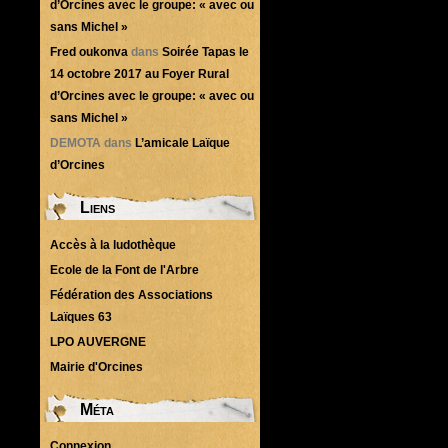
d’Orcines avec le groupe: « avec ou
sans Michel »
Fred oukonva
dans
Soirée Tapas le
14 octobre 2017 au Foyer Rural
d’Orcines avec le groupe: « avec ou
sans Michel »
DEMOTA
dans
L’amicale Laïque
d’Orcines
Liens
Accès à la ludothèque
Ecole de la Font de l'Arbre
Fédération des Associations
Laïques 63
LPO AUVERGNE
Mairie d'Orcines
Méta
Connexion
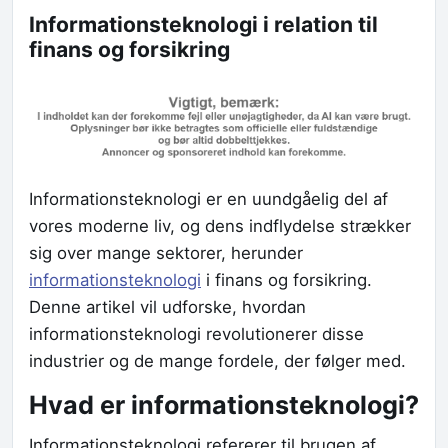
Informationsteknologi i relation til
finans og forsikring
Informationsteknologi er en uundgåelig del af
vores moderne liv, og dens indflydelse strækker
sig over mange sektorer, herunder
informationsteknologi
i finans og forsikring.
Denne artikel vil udforske, hvordan
informationsteknologi revolutionerer disse
industrier og de mange fordele, der følger med.
Hvad er informationsteknologi?
Informationsteknologi refererer til brugen af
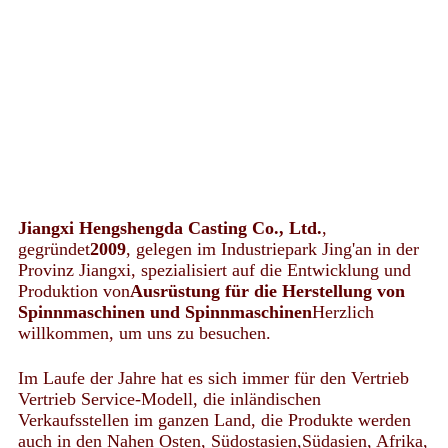
Jiangxi Hengshengda Casting Co., Ltd.
,
gegründet
2009
, gelegen im Industriepark Jing'an in der
Provinz Jiangxi, spezialisiert auf die Entwicklung und
Produktion von
Ausrüstung für die Herstellung von
Spinnmaschinen und Spinnmaschinen
Herzlich
willkommen, um uns zu besuchen.
Im Laufe der Jahre hat es sich immer für den Vertrieb
Vertrieb Service-Modell, die inländischen
Verkaufsstellen im ganzen Land, die Produkte werden
auch in den Nahen Osten, Südostasien,Südasien, Afrika,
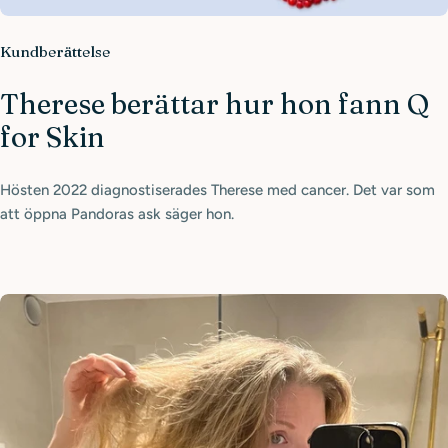
Kundberättelse
Therese berättar hur hon fann Q
for Skin
Hösten 2022 diagnostiserades Therese med cancer. Det var som
att öppna Pandoras ask säger hon.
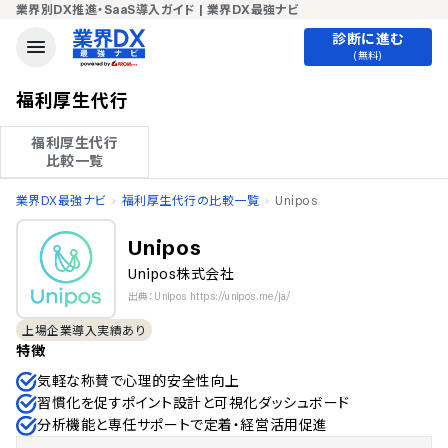
業界別DX推進・SaaS導入ガイド | 業界DX最強ナビ
診断に進む
(無料)
福利厚生代行
福利厚生代行

比較一覧
業界DX最強ナビ
福利厚生代行の比較一覧
Unipos
Unipos
Unipos株式会社
出典：Unipos https://unipos.me/ja/
上場企業導入実績あり
特徴
気軽な称賛で心理的安全性向上
習慣化を促すポイント設計と可視化ダッシュボード
分析機能と専任サポートで定着・経営活用促進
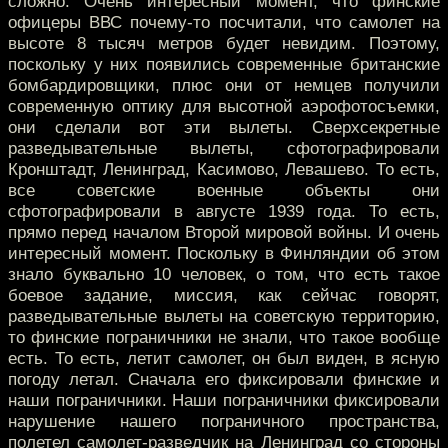
сложно. Очень интересный момент, что финские
офицеры ВВС почему-то посчитали, что самолет на
высоте 8 тысяч метров будет невидим. Поэтому,
поскольку у них появились современные британские
бомбардировщики, плюс они от немцев получили
современную оптику для высотной аэрофотосъемки,
они сделали вот эти вылеты. Сверхсекретные
разведывательные вылеты, сфотографировали
Кронштадт, Ленинград, Касимово, Левашево. То есть,
все советские военные объекты они
сфотографировали в августе 1939 года. То есть,
прямо перед началом Второй мировой войны. И очень
интересный момент. Поскольку в Финляндии об этом
знало буквально 10 человек, о том, что есть такое
боевое задание, миссия, как сейчас говорят,
разведывательные вылеты на советскую территорию,
то финские пограничники не знали, что такое вообще
есть. То есть, летит самолет, он был виден, в ясную
погоду летал. Сначала его фиксировали финские и
наши пограничники. Наши пограничники фиксировали
нарушение нашего пограничного пространства,
полетел самолет-разведчик на Ленинград со стороны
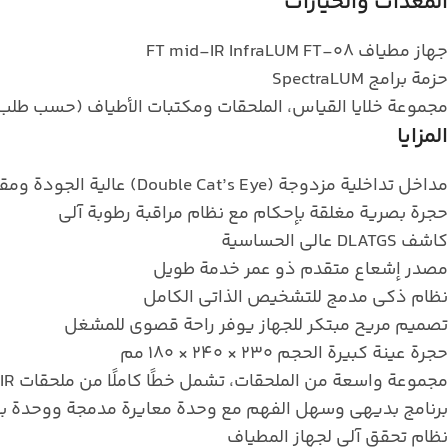
المعدات والخيارات
جهاز مطياف FT mid-IR InfraLUM FT-08
حزمة برامج SpectraLUM
مجموعة خلايا القياس، الملحقات ومكتبات الأطياف (حسب طلب
المزايا
مداخل تداخلية مزدوجة (Double Cat’s Eye) عالية الجودة ومقاومة لعدم المحاذاة (براءة اختراع)
حجرة بصرية مغلقة بإحكام مع نظام مراقبة رطوبة آلي
كاشف DLATGS عالي الحساسية
مصدر إشعاع متقدم ذو عمر خدمة طويل
نظام ذكي مدمج للتشخيص الذاتي الكامل
تصميم مريح مبتكر للجهاز يوفر راحة قصوى للمشغل
حجرة عينة كبيرة الحجم 230 × 240 × 180 مم
مجموعة واسعة من الملحقات، تشمل خطًا كاملًا من ملحقات FTIR المتوافقة من Specac و PIKE Technologies
برنامج بديهي وسهل الفهم مع وحدة معايرة مدمجة ووحدة ب
نظام تحقق آلي لجهاز المطياف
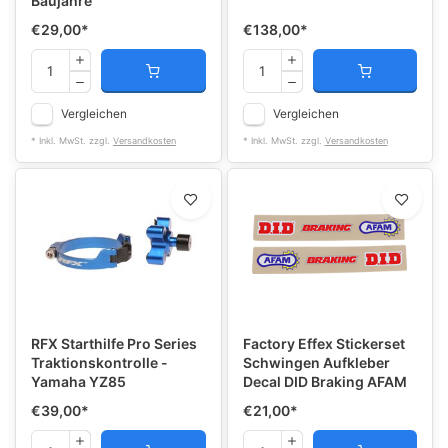
Baujahre
€29,00
*
€138,00
*
Vergleichen
Vergleichen
* Inkl. MwSt. zzgl.
Versandkosten
* Inkl. MwSt. zzgl.
Versandkosten
RFX Starthilfe Pro Series
Factory Effex Stickerset
Traktionskontrolle -
Schwingen Aufkleber
Yamaha YZ85
Decal DID Braking AFAM
€39,00
*
€21,00
*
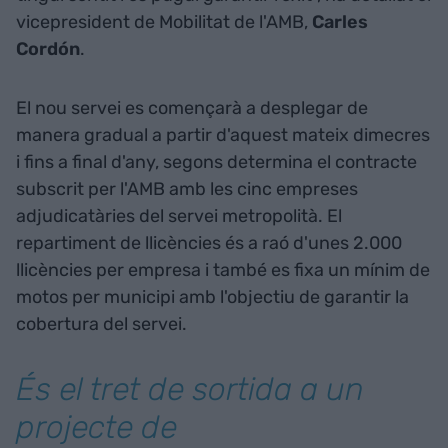
vicepresident de Mobilitat de l'AMB,
Carles
Cordón
.
El nou servei es començarà a desplegar de
manera gradual a partir d'aquest mateix dimecres
i fins a final d'any, segons determina el contracte
subscrit per l'AMB amb les cinc empreses
adjudicatàries del servei metropolità. El
repartiment de llicències és a raó d'unes 2.000
llicències per empresa i també es fixa un mínim de
motos per municipi amb l'objectiu de garantir la
cobertura del servei.
És el tret de sortida a un
projecte de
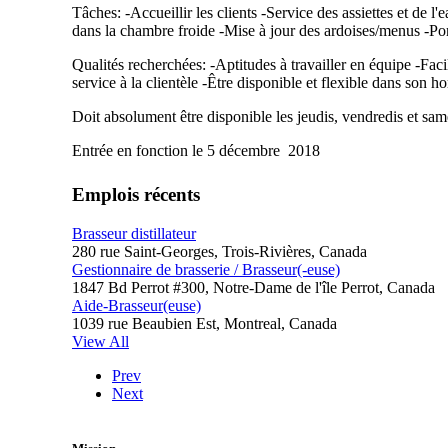
Tâches: -Accueillir les clients -Service des assiettes et de 
dans la chambre froide -Mise à jour des ardoises/menus -Po
Qualités recherchées: -Aptitudes à travailler en équipe -Fa
service à la clientèle -Être disponible et flexible dans son 
Doit absolument être disponible les jeudis, vendredis et same
Entrée en fonction le 5 décembre 2018
Emplois récents
Brasseur distillateur
280 rue Saint-Georges, Trois-Rivières, Canada
Gestionnaire de brasserie / Brasseur(-euse)
1847 Bd Perrot #300, Notre-Dame de l'île Perrot, Canada
Aide-Brasseur(euse)
1039 rue Beaubien Est, Montreal, Canada
View All
Prev
Next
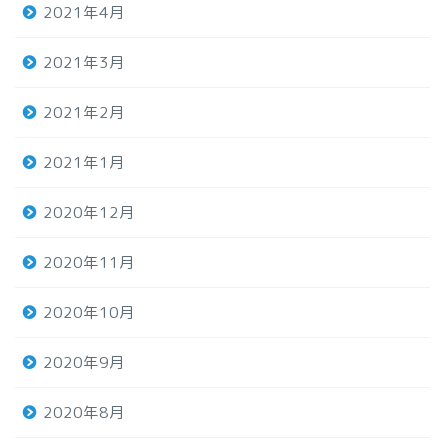
2021年4月
2021年3月
2021年2月
2021年1月
2020年12月
2020年11月
2020年10月
2020年9月
2020年8月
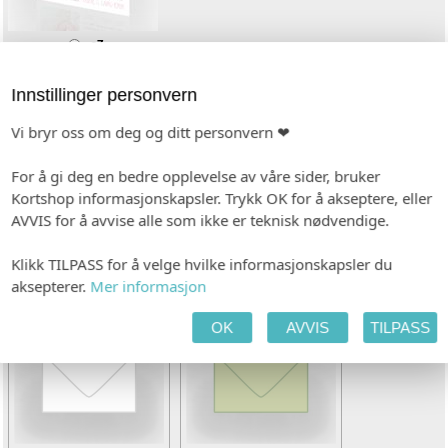
c3
INDIVIDUALISERING
Innstillinger personvern
tt
Ingen
Vi bryr oss om deg og ditt personvern ❤
For å gi deg en bedre opplevelse av våre sider, bruker
PAPIR
Kortshop informasjonskapsler. Trykk OK for å akseptere, eller
AVVIS for å avvise alle som ikke er teknisk nødvendige.
Hvitt, ubestrøket
KONVOLUTT
Klikk TILPASS for å velge hvilke informasjonskapsler du
aksepterer.
Mer informasjon
OK
AVVIS
TILPASS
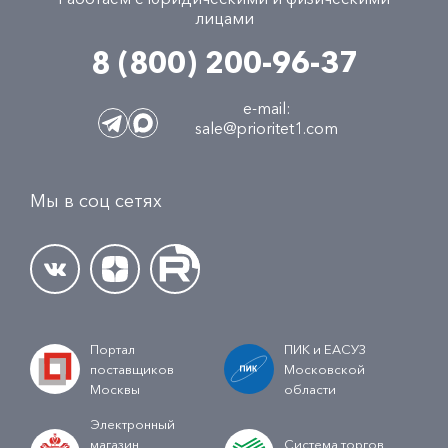
лицами
8 (800) 200-96-37
e-mail:
sale@prioritet1.com
Мы в соц сетях
Портал
ПИК и ЕАСУЗ
поставщиков
Московской
Москвы
области
Электронный
магазин
Система торгов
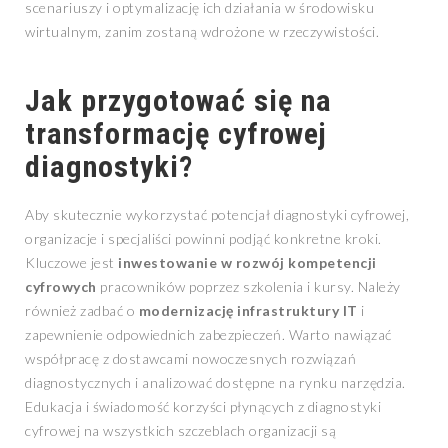
scenariuszy i optymalizację ich działania w środowisku
wirtualnym, zanim zostaną wdrożone w rzeczywistości.
Jak przygotować się na
transformację cyfrowej
diagnostyki?
Aby skutecznie wykorzystać potencjał diagnostyki cyfrowej,
organizacje i specjaliści powinni podjąć konkretne kroki.
Kluczowe jest
inwestowanie w rozwój kompetencji
cyfrowych
pracowników poprzez szkolenia i kursy. Należy
również zadbać o
modernizację infrastruktury IT
i
zapewnienie odpowiednich zabezpieczeń. Warto nawiązać
współpracę z dostawcami nowoczesnych rozwiązań
diagnostycznych i analizować dostępne na rynku narzędzia.
Edukacja i świadomość korzyści płynących z diagnostyki
cyfrowej na wszystkich szczeblach organizacji są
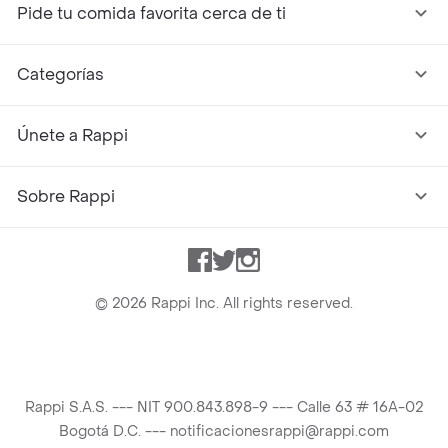
Pide tu comida favorita cerca de ti
Categorías
Únete a Rappi
Sobre Rappi
Facebook
Twitter
Instagram
©
2026
Rappi Inc. All rights reserved.
Rappi S.A.S. --- NIT 900.843.898-9 --- Calle 63 # 16A-02
Bogotá D.C. --- notificacionesrappi@rappi.com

════════════════

* _INSTRUCTIONS TO FOLLOW_: Copy out the lines of the listing above, from the line containing "Informationsteknologi i relation til" up to and including the line containing "industrier og de".

* _WRITTEN SOLUTION_:
Informationsteknologi i relation til
finans og forsikring
Informationsteknologi er en uundgåelig del af
vores moderne liv, og dens indflydelse strækker
sig over mange sektorer, herunder
informationsteknologi
i finans og forsikring.
Denne artikel vil udforske, hvordan
informationsteknologi revolutionerer disse
industrier og de mange fordele, der følger med.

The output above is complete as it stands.